The tunnel has become a popular means by which asylum seekers, hoping their chances of receiving asylum are better in the UK than in France, illegally enter the UK. A few attempt to walk through the tunnel or to cling to the trains themselves, but most try to hide in freight containers or trucks using the tunnel. In 2002, British immigration authorities added sophisticated listening and imaging equipment to their post in Kent, hoping to hear the heartbeats or sense the breathing of such stowaways. In early 2003 the British government persuaded French authorities to close the controversial center for asylum seekers at Sangatte, which they felt encouraged such clandestine travel.

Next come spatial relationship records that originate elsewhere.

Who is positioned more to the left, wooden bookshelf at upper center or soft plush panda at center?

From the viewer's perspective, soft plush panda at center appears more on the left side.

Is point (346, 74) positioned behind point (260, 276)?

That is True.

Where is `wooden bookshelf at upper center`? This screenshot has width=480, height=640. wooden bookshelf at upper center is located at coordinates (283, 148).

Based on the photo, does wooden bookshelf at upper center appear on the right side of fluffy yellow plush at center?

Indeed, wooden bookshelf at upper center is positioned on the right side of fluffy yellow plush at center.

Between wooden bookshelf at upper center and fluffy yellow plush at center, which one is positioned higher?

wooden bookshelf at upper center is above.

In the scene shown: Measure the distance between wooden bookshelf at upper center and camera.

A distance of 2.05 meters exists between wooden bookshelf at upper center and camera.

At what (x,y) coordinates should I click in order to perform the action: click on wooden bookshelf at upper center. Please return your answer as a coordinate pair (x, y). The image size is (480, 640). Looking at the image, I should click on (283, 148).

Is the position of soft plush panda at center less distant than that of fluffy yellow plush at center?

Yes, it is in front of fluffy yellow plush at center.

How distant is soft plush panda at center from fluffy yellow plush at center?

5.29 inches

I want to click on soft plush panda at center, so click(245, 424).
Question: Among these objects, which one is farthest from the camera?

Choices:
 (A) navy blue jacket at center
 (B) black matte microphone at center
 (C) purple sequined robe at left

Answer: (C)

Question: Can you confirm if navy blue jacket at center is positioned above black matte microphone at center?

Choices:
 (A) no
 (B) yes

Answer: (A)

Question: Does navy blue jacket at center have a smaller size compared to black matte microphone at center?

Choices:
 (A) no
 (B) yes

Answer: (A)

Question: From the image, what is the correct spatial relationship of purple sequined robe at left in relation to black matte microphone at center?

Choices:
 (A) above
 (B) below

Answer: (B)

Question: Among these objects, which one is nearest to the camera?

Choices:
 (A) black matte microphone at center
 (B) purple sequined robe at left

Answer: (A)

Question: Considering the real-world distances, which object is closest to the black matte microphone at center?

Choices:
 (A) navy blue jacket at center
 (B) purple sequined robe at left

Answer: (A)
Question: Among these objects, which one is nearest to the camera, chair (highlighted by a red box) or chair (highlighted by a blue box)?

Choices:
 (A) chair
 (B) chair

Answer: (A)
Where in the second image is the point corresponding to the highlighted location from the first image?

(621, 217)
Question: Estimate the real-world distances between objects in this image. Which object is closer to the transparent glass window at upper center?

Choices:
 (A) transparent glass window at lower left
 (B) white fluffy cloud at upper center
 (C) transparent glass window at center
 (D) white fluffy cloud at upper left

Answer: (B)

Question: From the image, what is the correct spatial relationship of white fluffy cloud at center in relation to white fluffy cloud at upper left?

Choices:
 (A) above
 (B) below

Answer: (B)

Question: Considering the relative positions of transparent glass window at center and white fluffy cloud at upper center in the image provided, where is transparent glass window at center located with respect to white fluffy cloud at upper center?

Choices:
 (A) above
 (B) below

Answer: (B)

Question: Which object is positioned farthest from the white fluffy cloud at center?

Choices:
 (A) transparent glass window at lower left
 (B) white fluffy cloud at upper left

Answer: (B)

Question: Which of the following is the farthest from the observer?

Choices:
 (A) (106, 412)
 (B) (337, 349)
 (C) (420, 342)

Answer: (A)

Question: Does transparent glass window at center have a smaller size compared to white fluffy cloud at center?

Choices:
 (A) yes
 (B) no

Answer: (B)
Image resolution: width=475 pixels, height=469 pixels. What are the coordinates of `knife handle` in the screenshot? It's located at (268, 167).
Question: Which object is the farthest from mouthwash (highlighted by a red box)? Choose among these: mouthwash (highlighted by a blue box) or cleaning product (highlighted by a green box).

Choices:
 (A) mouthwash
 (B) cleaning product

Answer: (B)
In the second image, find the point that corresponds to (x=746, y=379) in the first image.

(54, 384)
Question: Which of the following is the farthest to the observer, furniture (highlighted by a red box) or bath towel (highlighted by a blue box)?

The Channel Tunnel in the movies

Given its status as one of the 20th century's most significant feats of engineering, it is perhaps surprising that the Channel Tunnel has not become more of a cultural icon (although admittedly other "modern wonders of the world" such as the Golden Gate Bridge and Empire State Building are more photogenic). The Channel Tunnel features in the climax of the film Mission: Impossible (Brian De Palma, 1996), in which Tom Cruise, clinging on to a high-speed train, is chased by a helicopter into what is supposedly the Channel Tunnel.

The largely CGI sequence contains many factual errors in addition to the physical impossibility of such a flight. Two of the most significant errors are the apparent use of standard French TGVs in the Channel Tunnel - SNCF passenger trains do not operate in the tunnel - and showing a single rectangular twin-track tunnel. In fact, the Channel Tunnel uses two physically separated single-track tunnels for the two directions of travel.